Ash Wednesday
“Remember that you are dust, and to dust you shall return.”
Far from being a season of deprivation and sadness, the Christian season of Lent is one of great joy and fierce dedication. The joy comes partly from the realization and acceptance of the phrase “Remember that you are dust, and to dust you shall return.” But why would such a seemingly depressing idea bring joy? It is because this profound and universal truth, a truth that we all know and yet tend to forget, is made clear to us by the celebration of it. The stark truth of our mortality is poetically plain to us. We not only believe it, we know it to be true, and, in the celebration of Ash Wednesday, we embrace it. The joy comes from the relief of seeing and accepting truth. It is like being given a tool that is very useful, that can shape or reshape your life.
Embracing this truth brings a clarity of mind that gives us new dedication and a vision of how we can live a fine life. It is the same realization that comes in the Buddhist practice of meditating on a skull or pile of human bones. The bones, like the ashes, tell a true story. We are no longer living in an illusion. This is something we can work with.
The service of Ash Wednesday is generally a service of prayer, confession, and readings followed by the “imposition” of the ashes. These are the ashes of palm fronds from the previous Good Friday celebration. The fronds are kept, later burned, and the ashes are used in the service. The ashes represent the “dust”. Following the imposition there is the usual eucharist (communion). See http://www.bcponline.org/SpecialDays/ashwed.html for the Episcopal litany.
The prayers, confession, and readings all put us on our knees before God who we acknowledge as the best focus of our lives. In the readings, especially Psalm 51, we take full responsibility for all we have done in our lives, good and bad. In our confession, we acknowledge this again, and vow to change for the better. We admit, in this Ash Wednesday service, that, despite what we want to think, we are in fact weak and need help. We ask God, who has, like a Father/Mother, created us, to help us as a parent would help a child. So far, none of this requires any faith to speak of. The next part does.

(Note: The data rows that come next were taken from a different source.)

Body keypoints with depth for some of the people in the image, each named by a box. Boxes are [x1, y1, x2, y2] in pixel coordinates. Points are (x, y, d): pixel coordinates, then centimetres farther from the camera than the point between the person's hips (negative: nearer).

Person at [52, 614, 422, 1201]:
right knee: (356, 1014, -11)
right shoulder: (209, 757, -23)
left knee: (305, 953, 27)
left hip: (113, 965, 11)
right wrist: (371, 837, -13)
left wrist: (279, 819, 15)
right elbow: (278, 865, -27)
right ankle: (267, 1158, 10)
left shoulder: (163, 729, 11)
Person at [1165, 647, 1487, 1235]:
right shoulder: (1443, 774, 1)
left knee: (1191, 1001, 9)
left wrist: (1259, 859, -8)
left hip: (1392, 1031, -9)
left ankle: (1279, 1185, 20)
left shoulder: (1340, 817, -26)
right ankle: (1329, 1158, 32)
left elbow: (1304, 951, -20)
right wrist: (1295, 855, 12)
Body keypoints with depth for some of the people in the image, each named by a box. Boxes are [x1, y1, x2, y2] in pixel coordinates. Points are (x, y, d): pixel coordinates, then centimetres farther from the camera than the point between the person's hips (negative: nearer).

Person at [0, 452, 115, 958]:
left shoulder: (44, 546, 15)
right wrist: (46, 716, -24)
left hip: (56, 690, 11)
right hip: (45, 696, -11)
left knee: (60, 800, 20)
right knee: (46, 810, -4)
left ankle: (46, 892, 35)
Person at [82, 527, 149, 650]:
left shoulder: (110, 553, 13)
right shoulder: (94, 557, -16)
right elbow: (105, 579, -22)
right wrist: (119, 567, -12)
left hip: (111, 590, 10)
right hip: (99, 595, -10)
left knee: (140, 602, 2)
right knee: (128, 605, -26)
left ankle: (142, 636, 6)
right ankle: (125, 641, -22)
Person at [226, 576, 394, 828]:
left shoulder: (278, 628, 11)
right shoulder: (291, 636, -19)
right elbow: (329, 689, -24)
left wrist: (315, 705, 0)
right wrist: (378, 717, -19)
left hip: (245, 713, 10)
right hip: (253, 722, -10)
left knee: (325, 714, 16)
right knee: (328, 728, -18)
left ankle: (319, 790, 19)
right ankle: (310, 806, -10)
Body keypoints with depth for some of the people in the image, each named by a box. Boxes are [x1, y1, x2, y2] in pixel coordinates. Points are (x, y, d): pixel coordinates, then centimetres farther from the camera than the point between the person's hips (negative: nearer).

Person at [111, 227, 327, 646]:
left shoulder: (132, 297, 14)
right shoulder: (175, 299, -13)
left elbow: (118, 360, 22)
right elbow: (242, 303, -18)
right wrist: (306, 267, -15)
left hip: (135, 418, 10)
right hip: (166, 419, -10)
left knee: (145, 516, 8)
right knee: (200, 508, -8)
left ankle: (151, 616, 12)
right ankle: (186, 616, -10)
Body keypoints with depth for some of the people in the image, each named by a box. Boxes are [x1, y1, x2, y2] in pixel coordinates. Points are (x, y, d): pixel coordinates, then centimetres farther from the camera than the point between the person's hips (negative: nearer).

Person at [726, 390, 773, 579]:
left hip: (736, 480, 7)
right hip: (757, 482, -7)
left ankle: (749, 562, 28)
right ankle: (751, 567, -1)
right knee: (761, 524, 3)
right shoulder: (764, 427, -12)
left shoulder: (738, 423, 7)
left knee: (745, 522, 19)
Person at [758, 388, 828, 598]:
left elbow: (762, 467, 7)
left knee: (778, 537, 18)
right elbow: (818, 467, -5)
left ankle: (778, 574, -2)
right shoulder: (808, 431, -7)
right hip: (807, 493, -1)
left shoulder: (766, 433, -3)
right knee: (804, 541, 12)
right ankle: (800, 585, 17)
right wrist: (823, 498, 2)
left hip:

For here, having been reminded of our own weakness and our own mortality, we ask and, in faith, expect God to guide us along the path we now walk, this Lenten path, through the 40 days in the wilderness. This self-imposed wilderness is, of course, a wonderful blessing, because here is the place where we quiet down, shed unnecessary things, find what is real, and find ourselves.
The happy news is that we come from dust and to dust we return. And so, our whole life is spent right here and right now . Here and now is what we must come to honor and love.
In the Wilderness
It’s night, the air has gotten a chill, but the rock ledge we sit on is still warm from the desert sun. We are tired from our day. We build a little fire. It becomes a warm center to the universe. Up there, the rest of the universe sparkles, worlds spinning quietly away into the deepness of it. The mind reels again at the thought of it. Down there, in the desert valley below, the rest of the universe sparkles too. Little sparkles of other fires in little villages near a quiet sea.
He sits with me and we roast a little fish on the fire. We don’t talk much. There is no need. A peace has descended on us. Our vision is clear. We just breathe, and eat our fish, and stare into the fire. This place has everything. A rock with a view, and a companion for the ages…
This was the picture that came to me the first time I practiced the holy season of Lent, a time of reflection in the wilderness, a time of returning to what is true, and a time of honest and earnest practice in seeing who we really are, the nature of the universe, and where our best effort in life should lie.